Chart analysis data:
- - - - -

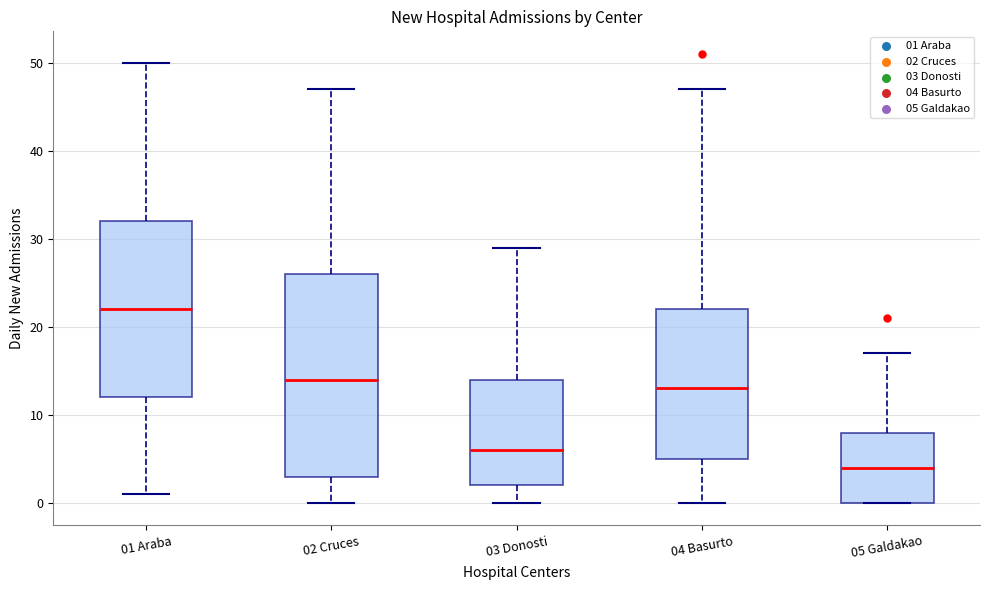

Reading left to right, read every box against the y-axis: the position of its median line, the range the box covers, and the ends of its whiskers. The values are not printed on the chart, so give them approximately, as read against the axis.

01 Araba: median 22, box 12 to 32, whiskers 1 to 50
02 Cruces: median 14, box 3 to 26, whiskers 0 to 47
03 Donosti: median 6, box 2 to 14, whiskers 0 to 29
04 Basurto: median 13, box 5 to 22, whiskers 0 to 47
05 Galdakao: median 4, box 0 to 8, whiskers 0 to 17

- - - - -

● Assigned task: Convert the lines of the rows above into a Markdown table with the columns No. and Line, numbering each line in order. Skip blank lines and leave the pictures out.

● Answer below:
| No. | Line |
|---|---|
| 1 | Reading left to right, read every box against the y-axis: the position of its median line, the range the box covers, and the ends of its whiskers. The values are not printed on the chart, so give them approximately, as read against the axis. |
| 2 | 01 Araba: median 22, box 12 to 32, whiskers 1 to 50 |
| 3 | 02 Cruces: median 14, box 3 to 26, whiskers 0 to 47 |
| 4 | 03 Donosti: median 6, box 2 to 14, whiskers 0 to 29 |
| 5 | 04 Basurto: median 13, box 5 to 22, whiskers 0 to 47 |
| 6 | 05 Galdakao: median 4, box 0 to 8, whiskers 0 to 17 |